Bolt has also benefited from advancements in strategy, which have been lowering times across the sport since the late 1990s. No longer do sprinters cycle their legs maniacally in the first 30 m of the race. Instead they conserve energy for a surge near the wire. “When I started doing that, my times dropped dramatically,” recalls Bruny Surin, the former Canadian track star who later went into coaching. “That’s how all these guys are running today, and when I hear people saying it’s not possible to run the times that Usain is running, I’m convinced they don’t know what they’re talking about.”

Whether this is sufficient to explain a man whose results belittle even those of known steroid users is yet to be seen. For some, it doesn’t matter. Darren Stefanyshyn, a kinesiology professor with the University of Calgary, believes Bolt has altered the sporting landscape regardless of whether he is ever implicated in doping.
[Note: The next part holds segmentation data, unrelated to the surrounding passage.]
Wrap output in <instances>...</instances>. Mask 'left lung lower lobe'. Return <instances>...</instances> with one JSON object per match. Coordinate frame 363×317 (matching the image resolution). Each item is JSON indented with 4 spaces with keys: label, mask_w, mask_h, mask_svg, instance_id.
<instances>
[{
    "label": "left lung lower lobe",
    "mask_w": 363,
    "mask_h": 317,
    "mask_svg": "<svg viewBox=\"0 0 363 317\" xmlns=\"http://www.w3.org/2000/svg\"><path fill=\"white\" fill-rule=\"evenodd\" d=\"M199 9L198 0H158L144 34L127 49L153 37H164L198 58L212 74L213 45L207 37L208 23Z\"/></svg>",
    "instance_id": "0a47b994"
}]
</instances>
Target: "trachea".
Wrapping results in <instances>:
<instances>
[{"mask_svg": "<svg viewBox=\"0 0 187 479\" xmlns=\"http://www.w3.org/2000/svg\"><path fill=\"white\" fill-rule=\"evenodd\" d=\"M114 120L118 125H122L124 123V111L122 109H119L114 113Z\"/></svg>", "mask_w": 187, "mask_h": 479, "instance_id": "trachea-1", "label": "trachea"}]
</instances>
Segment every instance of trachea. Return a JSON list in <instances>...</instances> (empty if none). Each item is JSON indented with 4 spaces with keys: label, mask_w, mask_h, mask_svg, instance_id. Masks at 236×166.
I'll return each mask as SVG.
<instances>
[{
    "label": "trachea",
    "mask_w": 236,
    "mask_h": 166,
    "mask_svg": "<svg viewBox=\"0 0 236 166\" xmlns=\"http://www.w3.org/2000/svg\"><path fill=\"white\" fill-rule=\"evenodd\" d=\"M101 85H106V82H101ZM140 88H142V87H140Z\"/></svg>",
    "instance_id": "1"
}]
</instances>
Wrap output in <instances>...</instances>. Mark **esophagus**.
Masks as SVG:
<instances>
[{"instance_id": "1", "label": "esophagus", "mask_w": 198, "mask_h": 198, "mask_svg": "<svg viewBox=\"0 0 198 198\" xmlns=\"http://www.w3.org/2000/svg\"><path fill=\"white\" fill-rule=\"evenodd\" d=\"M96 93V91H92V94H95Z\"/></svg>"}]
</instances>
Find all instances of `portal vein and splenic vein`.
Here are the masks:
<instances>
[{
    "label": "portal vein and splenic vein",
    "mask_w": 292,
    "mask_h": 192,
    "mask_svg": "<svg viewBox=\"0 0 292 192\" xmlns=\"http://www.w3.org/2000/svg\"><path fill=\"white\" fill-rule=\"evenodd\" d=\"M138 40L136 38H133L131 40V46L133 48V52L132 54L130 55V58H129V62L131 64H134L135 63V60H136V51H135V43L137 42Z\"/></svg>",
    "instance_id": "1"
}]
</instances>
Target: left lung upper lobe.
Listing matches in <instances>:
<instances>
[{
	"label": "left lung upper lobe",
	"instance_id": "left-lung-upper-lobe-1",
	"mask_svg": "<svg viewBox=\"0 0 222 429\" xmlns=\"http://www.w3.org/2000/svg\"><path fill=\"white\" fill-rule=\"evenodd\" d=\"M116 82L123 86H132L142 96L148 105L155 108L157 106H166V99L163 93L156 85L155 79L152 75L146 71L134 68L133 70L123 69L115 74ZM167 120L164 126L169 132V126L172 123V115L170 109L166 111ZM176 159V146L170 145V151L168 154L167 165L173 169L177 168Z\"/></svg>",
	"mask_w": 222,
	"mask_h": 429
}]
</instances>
Coaches will be casting about for tall men, he predicts, while theorists revise ideas about how fast a human can possibly run. (One such theory, postulated just last month by Dutch researchers, pegged the “ultimate” world record in the 100 m at 9.51 seconds; no word on whether they plan to issue an update.)
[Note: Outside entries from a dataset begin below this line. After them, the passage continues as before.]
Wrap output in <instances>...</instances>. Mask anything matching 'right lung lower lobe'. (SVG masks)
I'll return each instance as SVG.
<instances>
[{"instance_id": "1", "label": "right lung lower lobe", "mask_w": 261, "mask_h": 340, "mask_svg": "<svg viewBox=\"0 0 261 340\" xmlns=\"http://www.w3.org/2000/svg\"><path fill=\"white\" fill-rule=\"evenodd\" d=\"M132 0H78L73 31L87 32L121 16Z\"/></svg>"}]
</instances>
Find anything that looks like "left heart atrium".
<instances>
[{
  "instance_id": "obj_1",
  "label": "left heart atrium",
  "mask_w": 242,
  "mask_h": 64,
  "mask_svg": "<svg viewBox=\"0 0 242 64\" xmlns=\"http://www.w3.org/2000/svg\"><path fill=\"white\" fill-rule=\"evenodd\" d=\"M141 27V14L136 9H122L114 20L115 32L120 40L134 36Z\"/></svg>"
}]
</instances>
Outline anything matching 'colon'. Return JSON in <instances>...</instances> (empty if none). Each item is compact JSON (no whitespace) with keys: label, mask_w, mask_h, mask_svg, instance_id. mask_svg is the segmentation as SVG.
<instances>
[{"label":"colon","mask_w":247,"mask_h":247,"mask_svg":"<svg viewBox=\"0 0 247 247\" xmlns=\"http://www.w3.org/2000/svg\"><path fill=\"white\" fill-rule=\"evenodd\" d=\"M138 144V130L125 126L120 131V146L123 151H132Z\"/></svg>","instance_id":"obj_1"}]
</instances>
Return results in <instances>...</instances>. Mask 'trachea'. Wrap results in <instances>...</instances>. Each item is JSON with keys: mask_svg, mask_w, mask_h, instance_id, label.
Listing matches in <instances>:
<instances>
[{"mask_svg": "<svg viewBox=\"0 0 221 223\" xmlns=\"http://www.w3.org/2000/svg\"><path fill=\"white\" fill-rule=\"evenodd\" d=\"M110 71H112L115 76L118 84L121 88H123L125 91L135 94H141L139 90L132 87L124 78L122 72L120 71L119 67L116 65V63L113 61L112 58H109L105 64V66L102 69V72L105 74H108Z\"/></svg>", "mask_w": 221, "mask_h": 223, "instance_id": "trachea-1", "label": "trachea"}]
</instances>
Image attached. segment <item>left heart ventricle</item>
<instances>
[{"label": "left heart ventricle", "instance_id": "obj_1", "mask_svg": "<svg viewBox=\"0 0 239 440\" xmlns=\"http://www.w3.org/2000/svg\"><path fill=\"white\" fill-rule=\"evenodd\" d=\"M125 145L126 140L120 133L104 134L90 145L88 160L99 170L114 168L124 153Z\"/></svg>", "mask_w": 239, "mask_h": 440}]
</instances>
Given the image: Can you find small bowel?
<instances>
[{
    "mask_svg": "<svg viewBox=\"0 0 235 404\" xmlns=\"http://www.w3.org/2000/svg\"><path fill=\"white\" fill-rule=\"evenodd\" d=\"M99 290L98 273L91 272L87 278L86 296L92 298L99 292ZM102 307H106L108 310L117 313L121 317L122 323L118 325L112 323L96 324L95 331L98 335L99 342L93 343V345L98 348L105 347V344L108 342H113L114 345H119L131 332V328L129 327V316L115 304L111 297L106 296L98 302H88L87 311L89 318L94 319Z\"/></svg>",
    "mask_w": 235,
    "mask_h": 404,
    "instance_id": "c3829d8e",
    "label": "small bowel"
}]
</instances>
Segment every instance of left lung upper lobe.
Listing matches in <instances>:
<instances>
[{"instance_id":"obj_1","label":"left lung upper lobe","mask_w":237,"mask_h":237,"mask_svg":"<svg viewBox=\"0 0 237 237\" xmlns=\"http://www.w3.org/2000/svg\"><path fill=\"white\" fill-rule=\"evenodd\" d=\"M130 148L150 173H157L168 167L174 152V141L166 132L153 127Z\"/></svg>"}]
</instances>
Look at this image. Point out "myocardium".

Siegel, too, is content to marvel at Bolt’s exploits as seen through the prism of arithmetical projections. According to his calculations, the Jamaican’s performance should hold up for a generation—provided he doesn’t break it himself. But like many ardent fans, Siegel’s enthusiasm is tempered by realism. “I freely admit my projections are based on assumptions,” he says, “and one of them is: there is a hard limit to how fast a human being can run a hundred metres and still be considered a human being.” Near as Siegel can tell, Bolt still fits within those parameters—tall but not unnaturally tall, powerful but not impossibly powerful, fast but not inhumanly fast. Still, it’s early days. If Bolt bests his own times in the coming years, and if he manages to stay clean, people like Siegel will have a good time charting the extremes of human physical performance. If he proves to be juicing, the damage to his sport will be incalculable.